Text provided
Categories: Features

Tangled Up In Blue

Bruno Delbonnel, ASC, AFC, gives voice to the Coen brothers’ chilly new folk saga, Inside Llewyn Davis

“When Joel sent me the script [for Inside Llewyn Davis] and said he and Ethan wanted a ‘slushy, New York look,’” Paris-based cinematographer Bruno Delbonnel, ASC, AFC, recounts over lunch on a recent Hollywood visit, “I immediately thought of the cover of The Freewheelin’ Bob Dylan, because I’m a huge fan. When we talked again on the phone, they said, ‘Yes, that is exactly what we were thinking as the visual inspiration.’”

Bob Dylan’s second album, which contains “Blowin’ in the Wind,” and “Don’t Think Twice, It’s Alright,” is a classic, and with Inside Llewyn Davis, Delbonnel, a three-time Oscar nominee, has lifted his game to a new level – even though the location-heavy live-performance movie would be a different kind of challenge.

“As a DP,” Delbonnel muses, “I’m known for lighting up big, empty, black spaces” on critically acclaimed stage-bound projects like Amélie, Harry Potter and the Half-Blood Prince, and most recently, Tim Burton’s Dark Shadows. But the project was also a departure for the industry’s most admired siblings, who have worked with only three other cinematographers in their 30-year career: Barry Sonnenfeld, ASC, Emmanuel Lubezki, ASC, AMC, and the last 11 films with Roger Deakins, ASC.

“I thought the script was like a folk song, and then I asked myself, what is an American folk song?” Delbonnel continues about approaching Inside Llewyn Davis, which traces the downward trajectory of a struggling New York City singer/songwriter (beautifully played by Oscar Isaac) circa 1961. “An American folk song is usually sad and depressing with very little hope,” he smiles mischievously. “So my challenge was how to define this sadness visually within this wet and slushy world the Coens wanted. To me sadness means no sunlight – no strong beams of light entering the apartments or clubs. My approach was always to have the light falling off into darkness.”

Fans of the Coens (see Exposure, page 32) know the dark (and often hilarious) corners of human misbehavior drive their offbeat narratives. Critics ping them for stories and characters that feel hermetically sealed in a literary imagination. But the musical players of Inside Llewyn Davis are recognizable and fingertip-close. That’s due in no small part to the naturalistic lighting by Delbonnel, and the period-perfect art direction by production designer Jess Gonchor, who says it was the closest he’s ever worked with a cinematographer.

“The art direction and photography have to be in step or the movie isn’t going to work,” Gonchor explains of the collaboration. “The Gaslight, a subterranean club in the Village, where there are many live performance scenes, is a great example. Once I designed the set [inside a warehouse in Queens], Bruno and I studied the best way to go about it. There are no windows, so the light all had to be motivated by practical and stage lights.”

[Lines of data]
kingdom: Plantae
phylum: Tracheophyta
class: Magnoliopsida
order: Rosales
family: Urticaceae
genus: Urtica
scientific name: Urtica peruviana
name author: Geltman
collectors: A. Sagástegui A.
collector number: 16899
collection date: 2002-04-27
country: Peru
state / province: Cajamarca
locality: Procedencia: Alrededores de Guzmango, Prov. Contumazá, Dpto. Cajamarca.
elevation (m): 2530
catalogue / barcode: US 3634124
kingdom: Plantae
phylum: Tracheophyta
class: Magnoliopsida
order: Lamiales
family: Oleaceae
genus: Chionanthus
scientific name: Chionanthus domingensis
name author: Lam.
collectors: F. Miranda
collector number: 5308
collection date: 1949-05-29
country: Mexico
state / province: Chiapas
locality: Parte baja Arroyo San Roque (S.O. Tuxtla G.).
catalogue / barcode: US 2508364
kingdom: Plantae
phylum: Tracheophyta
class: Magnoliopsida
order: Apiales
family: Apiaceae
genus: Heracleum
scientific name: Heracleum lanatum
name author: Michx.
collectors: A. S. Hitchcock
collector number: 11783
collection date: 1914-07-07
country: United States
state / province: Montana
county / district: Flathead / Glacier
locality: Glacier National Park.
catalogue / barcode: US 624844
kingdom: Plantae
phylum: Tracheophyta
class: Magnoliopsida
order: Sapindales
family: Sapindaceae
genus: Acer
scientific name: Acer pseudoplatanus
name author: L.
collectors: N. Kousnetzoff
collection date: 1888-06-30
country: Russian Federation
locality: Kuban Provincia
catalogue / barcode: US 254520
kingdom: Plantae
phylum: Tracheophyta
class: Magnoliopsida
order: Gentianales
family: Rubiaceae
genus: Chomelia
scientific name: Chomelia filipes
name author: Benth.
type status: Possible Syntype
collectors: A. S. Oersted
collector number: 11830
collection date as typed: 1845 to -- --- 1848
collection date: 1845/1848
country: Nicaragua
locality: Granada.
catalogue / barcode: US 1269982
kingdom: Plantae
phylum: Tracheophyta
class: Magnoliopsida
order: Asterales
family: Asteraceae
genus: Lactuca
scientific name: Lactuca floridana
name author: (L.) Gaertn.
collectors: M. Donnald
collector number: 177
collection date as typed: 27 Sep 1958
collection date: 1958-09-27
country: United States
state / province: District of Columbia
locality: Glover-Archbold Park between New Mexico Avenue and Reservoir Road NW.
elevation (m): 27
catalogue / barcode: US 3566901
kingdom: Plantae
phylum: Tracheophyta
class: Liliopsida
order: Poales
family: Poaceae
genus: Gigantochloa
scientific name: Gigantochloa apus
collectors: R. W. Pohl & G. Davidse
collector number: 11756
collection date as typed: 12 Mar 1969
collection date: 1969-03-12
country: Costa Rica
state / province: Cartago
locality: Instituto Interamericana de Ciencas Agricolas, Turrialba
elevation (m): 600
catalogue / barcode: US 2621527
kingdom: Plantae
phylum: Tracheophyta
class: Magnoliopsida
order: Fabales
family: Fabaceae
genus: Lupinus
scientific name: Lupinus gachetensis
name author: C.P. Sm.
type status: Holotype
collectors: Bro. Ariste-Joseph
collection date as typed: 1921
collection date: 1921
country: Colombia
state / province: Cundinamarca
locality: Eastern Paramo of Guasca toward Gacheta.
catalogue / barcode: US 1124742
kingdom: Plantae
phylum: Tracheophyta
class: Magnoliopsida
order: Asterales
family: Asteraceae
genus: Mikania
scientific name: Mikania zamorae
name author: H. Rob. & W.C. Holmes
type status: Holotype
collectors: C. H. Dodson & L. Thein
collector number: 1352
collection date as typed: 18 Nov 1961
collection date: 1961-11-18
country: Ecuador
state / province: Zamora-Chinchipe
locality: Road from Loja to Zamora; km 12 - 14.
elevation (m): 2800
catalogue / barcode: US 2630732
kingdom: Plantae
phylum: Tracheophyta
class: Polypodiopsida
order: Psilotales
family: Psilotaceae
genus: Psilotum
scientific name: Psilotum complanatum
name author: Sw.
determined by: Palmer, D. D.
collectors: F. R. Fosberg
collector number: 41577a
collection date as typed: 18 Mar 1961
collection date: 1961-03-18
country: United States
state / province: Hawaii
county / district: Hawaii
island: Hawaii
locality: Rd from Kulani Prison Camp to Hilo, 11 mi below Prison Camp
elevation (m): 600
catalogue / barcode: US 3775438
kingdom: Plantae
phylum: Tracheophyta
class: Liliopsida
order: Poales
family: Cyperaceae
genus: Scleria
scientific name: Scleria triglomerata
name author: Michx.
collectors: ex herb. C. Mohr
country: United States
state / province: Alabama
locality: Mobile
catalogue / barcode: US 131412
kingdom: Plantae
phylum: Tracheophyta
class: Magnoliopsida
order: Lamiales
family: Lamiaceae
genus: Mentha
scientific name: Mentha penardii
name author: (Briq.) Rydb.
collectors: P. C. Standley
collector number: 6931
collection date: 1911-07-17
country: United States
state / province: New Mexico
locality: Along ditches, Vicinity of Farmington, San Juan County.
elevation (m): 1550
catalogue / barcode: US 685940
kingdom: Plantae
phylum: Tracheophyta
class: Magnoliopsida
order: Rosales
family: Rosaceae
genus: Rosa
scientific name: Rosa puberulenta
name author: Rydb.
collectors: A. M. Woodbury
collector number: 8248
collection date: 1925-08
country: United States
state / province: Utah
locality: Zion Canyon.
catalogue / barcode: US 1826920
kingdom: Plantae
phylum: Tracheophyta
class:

Required actions
1: From the article on Inside Llewyn Davis, extract the passage starting at "Bob Dylan’s second" and ending at "Roger Deakins, ASC.".
2: According to the article on Inside Llewyn Davis, around what year is the film's story set?

Answers to each task
1:
Bob Dylan’s second album, which contains “Blowin’ in the Wind,” and “Don’t Think Twice, It’s Alright,” is a classic, and with Inside Llewyn Davis, Delbonnel, a three-time Oscar nominee, has lifted his game to a new level – even though the location-heavy live-performance movie would be a different kind of challenge.

“As a DP,” Delbonnel muses, “I’m known for lighting up big, empty, black spaces” on critically acclaimed stage-bound projects like Amélie, Harry Potter and the Half-Blood Prince, and most recently, Tim Burton’s Dark Shadows. But the project was also a departure for the industry’s most admired siblings, who have worked with only three other cinematographers in their 30-year career: Barry Sonnenfeld, ASC, Emmanuel Lubezki, ASC, AMC, and the last 11 films with Roger Deakins, ASC.

2: Circa 1961.